**Given data:**

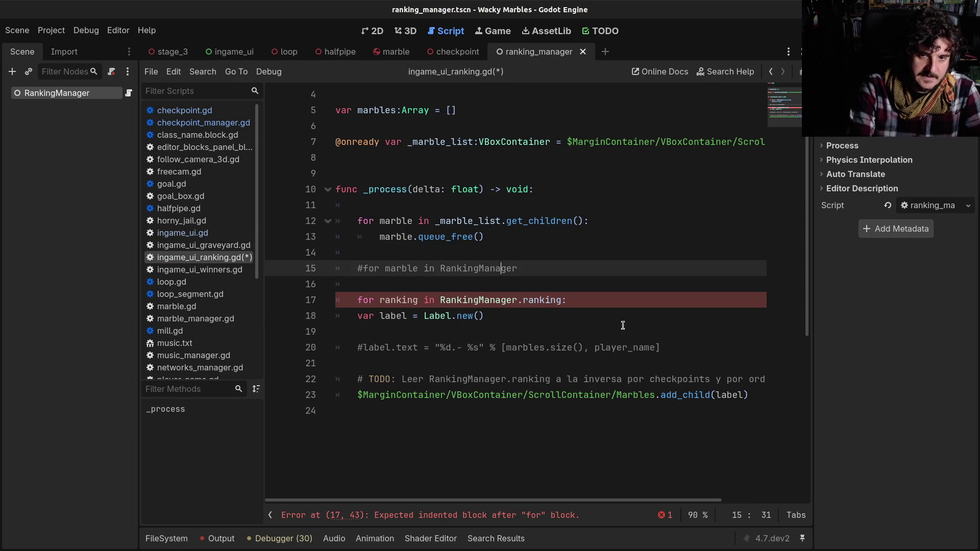
- Delete the unfinished commented 'for marble' line
key(Delete)
key(End)
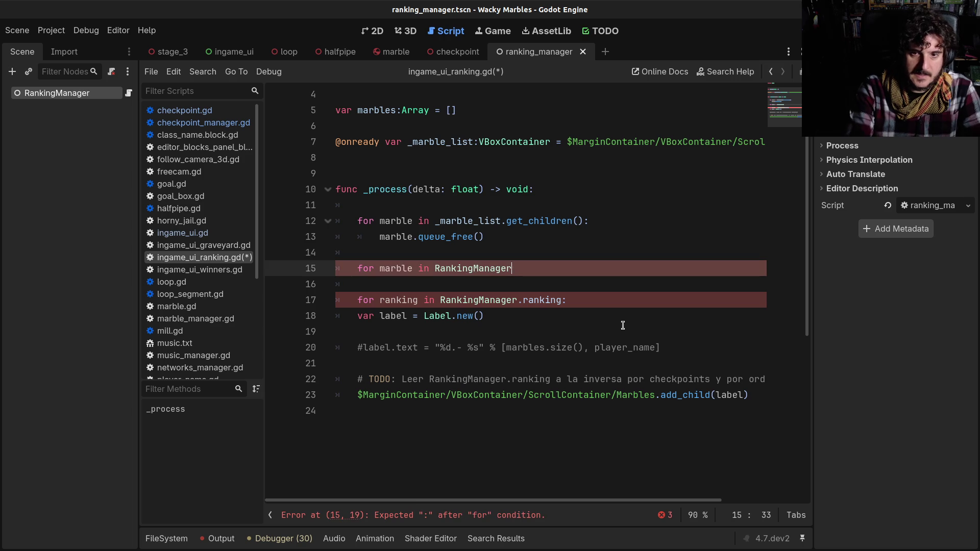
key(shift+Home)
key(shift+Home)
key(BackSpace)
key(BackSpace)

**Task goal:** A single figure is required: the number of lines above in which the word "Delete" occurs.

**Answer for this exercise:** 2